**Your goal**: What number of lines in the records below hold the word "wget"? Give that number alone.

**Extracted information**:
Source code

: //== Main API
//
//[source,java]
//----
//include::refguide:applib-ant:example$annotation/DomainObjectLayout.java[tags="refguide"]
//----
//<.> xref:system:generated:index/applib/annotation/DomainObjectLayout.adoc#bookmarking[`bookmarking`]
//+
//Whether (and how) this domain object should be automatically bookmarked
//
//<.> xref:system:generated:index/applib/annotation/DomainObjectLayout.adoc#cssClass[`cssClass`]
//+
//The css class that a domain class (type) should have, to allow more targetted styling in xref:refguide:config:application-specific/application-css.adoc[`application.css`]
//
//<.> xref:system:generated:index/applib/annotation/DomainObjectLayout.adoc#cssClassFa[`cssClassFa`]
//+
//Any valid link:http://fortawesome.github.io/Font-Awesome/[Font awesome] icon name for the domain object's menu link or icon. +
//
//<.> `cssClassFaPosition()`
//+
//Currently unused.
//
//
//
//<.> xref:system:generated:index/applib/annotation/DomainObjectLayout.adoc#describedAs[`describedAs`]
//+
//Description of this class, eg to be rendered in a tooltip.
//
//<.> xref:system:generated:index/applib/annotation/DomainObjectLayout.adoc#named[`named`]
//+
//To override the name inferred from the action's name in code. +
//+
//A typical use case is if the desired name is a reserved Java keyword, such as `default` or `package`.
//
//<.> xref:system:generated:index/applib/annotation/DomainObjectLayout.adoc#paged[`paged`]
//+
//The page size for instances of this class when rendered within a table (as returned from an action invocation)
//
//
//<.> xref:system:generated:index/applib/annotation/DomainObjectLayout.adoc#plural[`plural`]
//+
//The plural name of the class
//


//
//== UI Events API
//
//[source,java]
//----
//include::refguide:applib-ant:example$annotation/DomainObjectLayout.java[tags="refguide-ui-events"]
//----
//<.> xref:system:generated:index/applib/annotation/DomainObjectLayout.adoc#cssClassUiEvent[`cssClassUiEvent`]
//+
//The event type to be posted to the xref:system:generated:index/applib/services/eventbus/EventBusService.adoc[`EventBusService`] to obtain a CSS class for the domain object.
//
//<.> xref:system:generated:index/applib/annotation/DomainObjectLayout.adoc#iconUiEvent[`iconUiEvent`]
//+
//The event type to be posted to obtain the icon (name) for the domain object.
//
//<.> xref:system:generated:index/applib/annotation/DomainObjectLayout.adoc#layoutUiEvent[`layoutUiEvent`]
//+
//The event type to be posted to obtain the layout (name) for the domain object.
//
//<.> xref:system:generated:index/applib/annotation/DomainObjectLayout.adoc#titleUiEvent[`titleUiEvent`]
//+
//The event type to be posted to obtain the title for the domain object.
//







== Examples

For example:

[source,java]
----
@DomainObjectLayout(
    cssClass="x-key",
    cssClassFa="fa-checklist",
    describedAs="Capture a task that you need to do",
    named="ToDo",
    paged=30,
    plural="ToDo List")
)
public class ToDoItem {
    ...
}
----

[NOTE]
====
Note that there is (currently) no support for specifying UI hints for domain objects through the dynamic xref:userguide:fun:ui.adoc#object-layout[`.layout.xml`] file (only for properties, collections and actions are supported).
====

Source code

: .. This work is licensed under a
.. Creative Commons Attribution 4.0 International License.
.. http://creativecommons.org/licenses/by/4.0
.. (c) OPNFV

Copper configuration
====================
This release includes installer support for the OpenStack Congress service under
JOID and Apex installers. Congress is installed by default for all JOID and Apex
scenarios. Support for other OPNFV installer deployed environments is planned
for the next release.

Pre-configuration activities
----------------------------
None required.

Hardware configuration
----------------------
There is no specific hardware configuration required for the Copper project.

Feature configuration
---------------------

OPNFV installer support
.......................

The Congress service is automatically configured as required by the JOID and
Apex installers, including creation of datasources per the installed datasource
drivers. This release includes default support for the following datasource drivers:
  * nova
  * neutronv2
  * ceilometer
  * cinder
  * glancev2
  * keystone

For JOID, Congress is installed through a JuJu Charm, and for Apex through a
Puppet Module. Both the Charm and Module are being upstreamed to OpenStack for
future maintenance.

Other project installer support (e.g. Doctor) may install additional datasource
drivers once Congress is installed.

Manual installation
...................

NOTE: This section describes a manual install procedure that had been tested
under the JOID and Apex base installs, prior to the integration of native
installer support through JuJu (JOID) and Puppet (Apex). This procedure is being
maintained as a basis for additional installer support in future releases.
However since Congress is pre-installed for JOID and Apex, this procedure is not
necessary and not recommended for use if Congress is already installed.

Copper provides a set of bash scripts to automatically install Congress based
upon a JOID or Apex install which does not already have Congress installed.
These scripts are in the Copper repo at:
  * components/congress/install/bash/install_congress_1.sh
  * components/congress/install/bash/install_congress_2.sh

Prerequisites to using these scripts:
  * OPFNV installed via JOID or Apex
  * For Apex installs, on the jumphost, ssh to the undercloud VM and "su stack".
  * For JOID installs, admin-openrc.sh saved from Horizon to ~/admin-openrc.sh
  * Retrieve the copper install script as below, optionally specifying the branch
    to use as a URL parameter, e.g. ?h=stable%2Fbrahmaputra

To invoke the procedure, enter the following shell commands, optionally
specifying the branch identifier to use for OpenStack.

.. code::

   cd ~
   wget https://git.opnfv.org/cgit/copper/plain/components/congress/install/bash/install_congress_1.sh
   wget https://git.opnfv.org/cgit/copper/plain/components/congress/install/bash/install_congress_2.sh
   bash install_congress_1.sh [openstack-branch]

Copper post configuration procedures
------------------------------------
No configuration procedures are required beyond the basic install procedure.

**Result for this exercise**: 2